Statistical Methods, 8th Edition (George Snedecor, William Cochran. Iowa State University Press 1989). A classic, covering the basics from a very practical perspective.

Analysis of Variance (Henry Scheffé. Wiley 1959). A complete mathematical foundation for the analysis of variance; another classic. It assumed the reader is comfortable with calculus and linear algebra. It is designed for self-study.

Applications

Profiles in Performance: Business Intelligence Journeys and the Roadmap for Change (Howard Dresner, Wiley 2009). While not a book on data mining per se, it outlines the organizational issues necessary for success with business intelligence technologies. He defines four levels of organizational maturity as measured by six "performance-directed culture criteria." These include "transparency and accountability", and "availability and currency of information." The book is based on very detailed, insightful, and inspiring case studies.

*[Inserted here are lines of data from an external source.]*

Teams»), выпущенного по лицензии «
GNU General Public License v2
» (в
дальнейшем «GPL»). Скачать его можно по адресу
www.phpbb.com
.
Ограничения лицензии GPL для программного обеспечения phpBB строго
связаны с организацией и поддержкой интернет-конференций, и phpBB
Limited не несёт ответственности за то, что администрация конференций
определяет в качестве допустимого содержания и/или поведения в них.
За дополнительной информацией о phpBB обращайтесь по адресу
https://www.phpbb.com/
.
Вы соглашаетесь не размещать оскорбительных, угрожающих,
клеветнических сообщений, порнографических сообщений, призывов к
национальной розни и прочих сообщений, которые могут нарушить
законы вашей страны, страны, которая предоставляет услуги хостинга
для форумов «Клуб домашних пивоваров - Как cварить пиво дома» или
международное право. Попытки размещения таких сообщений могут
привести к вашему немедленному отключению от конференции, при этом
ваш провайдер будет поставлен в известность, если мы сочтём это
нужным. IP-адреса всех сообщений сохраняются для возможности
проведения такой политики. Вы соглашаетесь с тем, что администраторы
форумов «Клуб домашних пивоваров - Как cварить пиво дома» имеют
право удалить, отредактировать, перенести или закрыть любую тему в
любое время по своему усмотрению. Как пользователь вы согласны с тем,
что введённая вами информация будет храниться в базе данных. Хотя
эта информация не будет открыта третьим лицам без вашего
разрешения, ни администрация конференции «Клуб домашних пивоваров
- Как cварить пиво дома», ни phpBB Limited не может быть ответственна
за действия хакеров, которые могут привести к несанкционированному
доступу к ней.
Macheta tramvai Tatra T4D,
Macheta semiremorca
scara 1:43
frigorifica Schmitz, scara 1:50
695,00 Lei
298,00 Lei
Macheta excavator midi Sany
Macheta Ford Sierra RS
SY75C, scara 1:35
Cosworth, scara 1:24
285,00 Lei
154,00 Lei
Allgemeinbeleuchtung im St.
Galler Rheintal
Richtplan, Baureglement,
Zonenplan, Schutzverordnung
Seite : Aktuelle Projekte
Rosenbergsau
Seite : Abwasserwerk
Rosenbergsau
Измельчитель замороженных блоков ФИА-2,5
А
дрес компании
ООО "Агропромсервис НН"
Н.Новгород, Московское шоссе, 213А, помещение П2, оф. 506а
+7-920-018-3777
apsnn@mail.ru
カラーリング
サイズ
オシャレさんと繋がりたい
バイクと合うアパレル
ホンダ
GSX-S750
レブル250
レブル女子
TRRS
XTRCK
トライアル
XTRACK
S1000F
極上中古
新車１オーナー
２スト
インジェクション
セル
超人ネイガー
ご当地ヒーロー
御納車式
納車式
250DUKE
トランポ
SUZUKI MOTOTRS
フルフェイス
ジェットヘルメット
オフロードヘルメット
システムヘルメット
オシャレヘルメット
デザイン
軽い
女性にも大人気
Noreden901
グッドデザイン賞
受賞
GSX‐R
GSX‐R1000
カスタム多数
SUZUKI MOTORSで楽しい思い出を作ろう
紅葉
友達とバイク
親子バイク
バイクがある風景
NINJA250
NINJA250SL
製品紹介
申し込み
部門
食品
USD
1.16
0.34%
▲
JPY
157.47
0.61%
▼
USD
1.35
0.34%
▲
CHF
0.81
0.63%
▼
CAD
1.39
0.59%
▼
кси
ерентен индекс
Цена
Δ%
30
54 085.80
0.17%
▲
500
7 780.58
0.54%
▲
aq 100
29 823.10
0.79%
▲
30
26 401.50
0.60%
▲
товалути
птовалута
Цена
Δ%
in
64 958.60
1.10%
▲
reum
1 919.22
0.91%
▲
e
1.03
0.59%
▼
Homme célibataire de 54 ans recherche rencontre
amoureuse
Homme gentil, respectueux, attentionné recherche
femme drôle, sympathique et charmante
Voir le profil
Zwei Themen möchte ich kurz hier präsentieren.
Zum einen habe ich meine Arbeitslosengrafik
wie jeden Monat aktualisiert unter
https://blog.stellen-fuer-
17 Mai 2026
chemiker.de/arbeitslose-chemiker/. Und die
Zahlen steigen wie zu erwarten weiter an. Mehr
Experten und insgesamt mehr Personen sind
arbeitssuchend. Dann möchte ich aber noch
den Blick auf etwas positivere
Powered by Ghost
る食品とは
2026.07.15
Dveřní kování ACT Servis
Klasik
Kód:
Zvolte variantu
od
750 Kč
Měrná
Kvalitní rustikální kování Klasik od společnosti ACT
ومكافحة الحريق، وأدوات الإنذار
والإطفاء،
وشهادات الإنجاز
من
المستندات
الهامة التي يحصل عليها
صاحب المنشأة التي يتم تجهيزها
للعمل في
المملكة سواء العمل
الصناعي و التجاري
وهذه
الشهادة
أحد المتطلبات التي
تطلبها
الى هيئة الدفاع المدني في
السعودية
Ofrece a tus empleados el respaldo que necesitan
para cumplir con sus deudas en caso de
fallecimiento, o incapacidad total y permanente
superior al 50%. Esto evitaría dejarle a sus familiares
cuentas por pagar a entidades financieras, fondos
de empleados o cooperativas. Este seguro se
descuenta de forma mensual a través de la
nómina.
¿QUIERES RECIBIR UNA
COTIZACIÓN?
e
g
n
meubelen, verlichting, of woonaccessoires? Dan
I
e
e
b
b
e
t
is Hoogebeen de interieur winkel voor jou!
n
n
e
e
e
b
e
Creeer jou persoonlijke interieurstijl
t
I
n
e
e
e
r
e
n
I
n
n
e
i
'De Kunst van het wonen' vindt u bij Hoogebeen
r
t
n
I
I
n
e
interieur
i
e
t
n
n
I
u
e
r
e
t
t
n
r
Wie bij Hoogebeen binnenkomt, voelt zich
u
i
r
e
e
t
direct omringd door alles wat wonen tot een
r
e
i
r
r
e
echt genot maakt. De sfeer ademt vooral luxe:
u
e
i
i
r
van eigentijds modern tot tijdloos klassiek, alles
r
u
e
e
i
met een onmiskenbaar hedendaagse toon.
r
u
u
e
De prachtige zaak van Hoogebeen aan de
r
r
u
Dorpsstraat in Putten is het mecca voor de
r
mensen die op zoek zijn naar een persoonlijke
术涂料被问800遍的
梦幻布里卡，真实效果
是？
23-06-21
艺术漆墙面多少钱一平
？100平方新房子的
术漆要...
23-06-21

Smart Enough Systems: How to Deliver Competitive Advantage by Automating Hidden Decisions
(James Taylor, Neil Raden. Prentice Hall 2007), This book focuses on the small descions made every day by an organization, such as those made by front-line customer service representatives. While each of these decissins may be very small, their cumulative effect is greater than the strategic descions that get most upper management attention. The author advocates for "enterprise decision management" to optimize precision, consistency, agility, and speed of these routine operational decisions. This can be accomplished by making suitable predictive models easily available and automatic.

PMML in Action (Alex Guazzelli, Wen-Ching Lin, Tridivesh Jena. CreateSpace 2010), The Predictive Model Markup Language (PMML) is an industry standard way of sharing predictive models between software applications. This book provides very practical advice for using and understanding PMML illustrated with thorough examples.